IE Semineri: “Exactness and Algorithmic Efficiency in Semidefinite Programming Relaxations”, Fatma Kılınç-Karzan, 16:00 13 Mayıs (EN)

Speaker: Fatma Kılınç-Karzan, Carnegie Mellon University

Date & Time: May 13, 2022, Friday, 16:00

***This is an online seminar. To obtain the event link, please send a message to department.

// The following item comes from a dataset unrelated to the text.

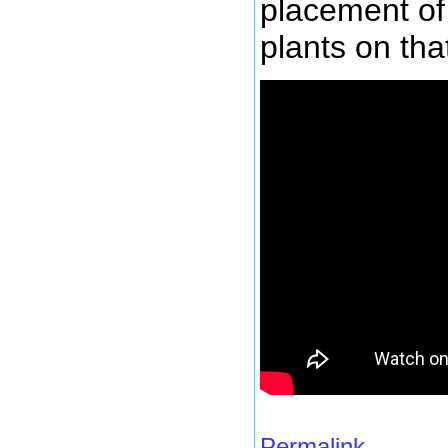
placement of 
plants on tha
Permalink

Title: Exactness and Algorithmic Efficiency in Semidefinite Programming Relaxations

Abstract: Semidefinite programs (SDPs) have been used as a tractable relaxation for many NP-hard problems that naturally arise in operations research, engineering, and computer science. The SDP relaxation is obtained by first reformulating the problem in a lifted space with an additional rank constraint and then dropping the rank constraint. In this talk, we will first study the SDP relaxation for general quadratically constrained quadratic programs, present various exactness concepts related to the SDP relaxation, and discuss conditions guaranteeing such SDP exactness. In particular, this will allow us to identify structural properties of these problems that admit equivalent tractable SDP reformulations. Despite the well-established strength of SDP relaxations, the task of solving an SDP is still considered impractical, especially in modern large-data settings, and precludes their widespread adoption in practice. In the second part of this talk, we will review how we can effectively exploit the exactness properties of SDPs to design storage-optimal accelerated first-order methods (which achieve even linear convergence rates for certain problems). [This is joint work with Alex Wang.]

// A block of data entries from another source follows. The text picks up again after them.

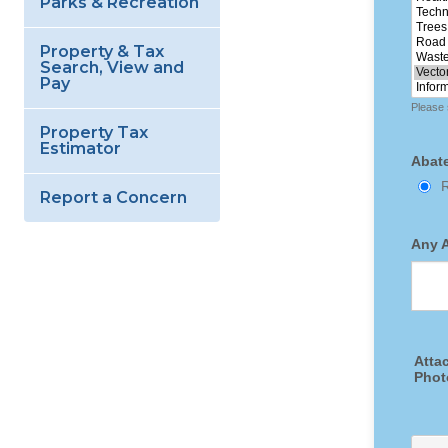
Parks & Recreation
Property & Tax
Search, View and
Pay
Property Tax
Estimator
Report a Concern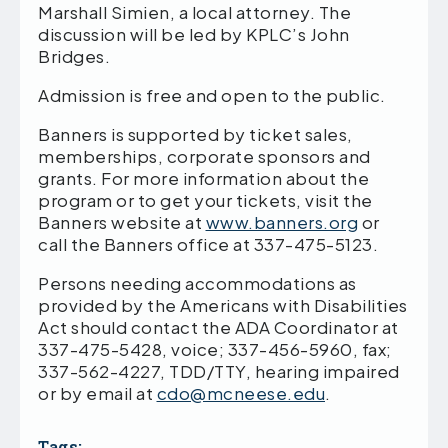
Marshall Simien, a local attorney. The
discussion will be led by KPLC’s John
Bridges.
Admission is free and open to the public.
Banners is supported by ticket sales,
memberships, corporate sponsors and
grants. For more information about the
program or to get your tickets, visit the
Banners website at
www.banners.org
or
call the Banners office at 337-475-5123.
Persons needing accommodations as
provided by the Americans with Disabilities
Act should contact the ADA Coordinator at
337-475-5428, voice; 337-456-5960, fax;
337-562-4227, TDD/TTY, hearing impaired
or by email at
cdo@mcneese.edu
.
Tags:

Bio: Fatma Kılınç-Karzan is the Frank A. and Helen E. Risch Faculty Development Chair and Associate Professor of Operations Research at Tepper School of Business, Carnegie Mellon University. She holds a courtesy appointment at the Department of Computer Science as well. She completed her PhD at Georgia Institute of Technology in 2011 and undergraduate and masters degrees at Middle East Technical University in
2003 and 2005. Her research interests are on foundational theory and algorithms for convex optimization and structured nonconvex optimization, and their applications in optimization under uncertainty, machine learning and business analytics. Her work was the recipient of several best paper awards, including 2015 INFORMS Optimization Society Prize for Young Researchers and 2014 INFORMS JFIG Best Paper Award. Her research has been supported by generous grants from NSF and ONR, including an NSF CAREER Award.